Nibelungen'de anlatılan koruyucu bekçinin adıysa Alberich yani Elf kralı. Günümüzde hala Kelt-Cermen kökenli popüler isimlerde Elf karamı hala yaşıyor. Alfred " elf yöneticisi", Albert "elf ışıltısı" demek.

Peri dişi bir sözcük olduğu için, kilise baskısı döneminde şeytanla bağlantılı düşünülmüş, hatta Cathar'lara aşağılama ve suçlama için periler denmiştir. 1907-1910'da, Stanford Üniversitesinden W. Y. Evans-Wentz'in çarpıcı çalışması Kelt Ülkelerinde Peri İnancı /The Fairy Faith in Celtic Countries için Britanya, İskoçya, İrlanda, Galler ve Bretanya'da yaptığı yolculuklarda perilere inancın ve perilerle karşılaşmanın hala yaşayan bir gelenek olduğunu öğrendi. Perilerle ilgili bu gelenek halen Kelt topraklarında insanların günlük deneyimlerinin bir parçasını oluşturur. Onlar Orta Çağ'dan daha eskilere, Kelt geçmişlerine uzanan köklü bir peri geleneğinin günümüzdeki temsilcileridir. Bu geleneğin ilk ağızdan birebir aktarımlarını veren belgeler sayıca az fakat tutarlıdır. Periler kuşkusuz dünyanın pek çok geleneğinde farklı isimler altında baş gösterirler ve söz konusu ülkenin modernlik derecesine bağlı olarak güçlü bir hayret ve hayranlık, tedirginlik veya inançsızlık kaynağı olmayı sürdürürler. Gözle görülmeyen herhangi bir şeyin yok sayıldığı Akılcılık Çağı'nın ardından on dokuzuncu yüzyılda doğaüstü olana ve ezoterizme ilgi arttı. Bu alanla yakından ilgilenen araştırmacıların kendi toplumlarında yaşayan peri gelenekleri ve majik geleneklerle bağları kopuktu ve etraflarını kuşatan hazineyi ihmal ederek esin için gözlerini gizemli Doğu'ya çevirmişlerdi. Peri geleneklerinde önde gelen otoritelerden R. J. Stewart dünyada halen yaşatılan perilere dair halk gelenekleri ile çağdaş kültürün kapsamındaki perilere bakış açısı arasında dünya kadar fark olduğunu belirtir.
On dokuzuncu yüzyılın sonunda psişik fenomenlere ilgi daha bilimsel ve açıklayıcı bir dönemece girdi. Yeni teknoloji ektoplazmik temasların, hayalet ve hortlakların tespitine yol açtı. Kameralar yalan söyleyemezdi -yoksa söyler miydi? 1917'de iki küçük kızın çektiği Cottingley peri fotoğrafları Teozofik çevrelerde epey heyecan yarattı. Bu, Sir Arthur Conan Doyle'nin bilmeden karıştığı bir hileydi. 1983'te, fotoğrafı çeken iki küçük kızdan birisi olan ve artık seksenli yaşlarında bulunan Elsie Wright, kanıtları kartondan keserek kendilerinin yaptıklarını itiraf etti. Cottingley peri vakası yakın zamanda çekilen ve peri fenomeninin doğasını farklı biçimlerde ele alan iki filme, Photographing Fairies / Perileri Fotoğraflama (1997) ve Fairy Tale / Peri Masalı'na ilham kaynağı olmuştur.

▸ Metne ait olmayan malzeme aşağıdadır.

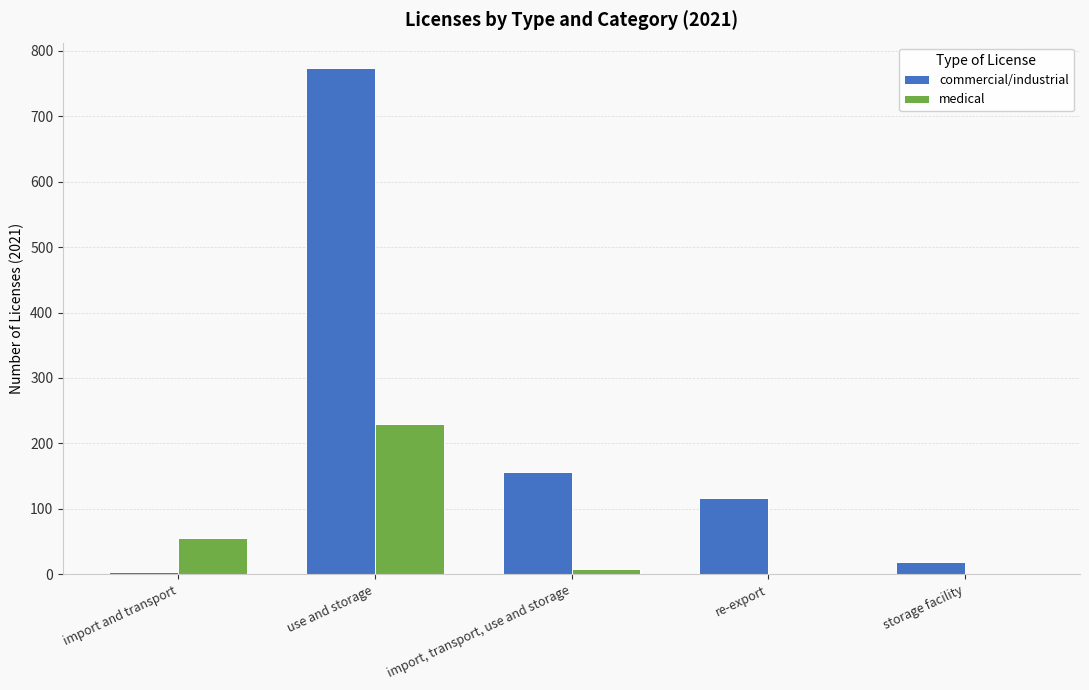

How many groups of bars are there?

5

Paganizmin yeniden canlanmasıyla bağlantılı olarak, günümüzde peri geleneklerine giderek büyüyen bir ilgi vardır. Bu hareket bazen saçma sapanlık ve fantastiklik gibi sapmalar göstermekle beraber tarihi bir kökenden yoksun değildir. On altıncı ve on yedinci yüzyıllarda Britanya'nın kırsal kesiminde cadı olmakla suçlanan ve mahkum edilen kişiler Şeytan'la değil Peri Kraliçesiyle görüştüklerinden söz etmişlerdir.

Bir zamanlar güçlü bir kabul gören geleneksel peri inançlarının bazıları son yirmi yılda farklı bir yöne çekilmiştir. Eskiden perilerin işi olarak görülen mısır tarlalarındaki dairesel şekiller ve insanların peri ülkelerine kaçırılma olayları, popüler inancın gezegensel boyuttan gezegenler arasına kayması sonucunda, şimdilerde dünya dışı varlıkların marifeti sayılmaktadır. Taşralı halkın yüzyıllar boyunca süt ve benzeri armağanlar bıraktıkları dünyalı komşularımız perileri hak ettikleri gibi dikkate almak yerine postmodern kültürümüz, dünya dışı açıklamalar arayışıyla, dünyadan iyice kopma noktasına gelmiştir.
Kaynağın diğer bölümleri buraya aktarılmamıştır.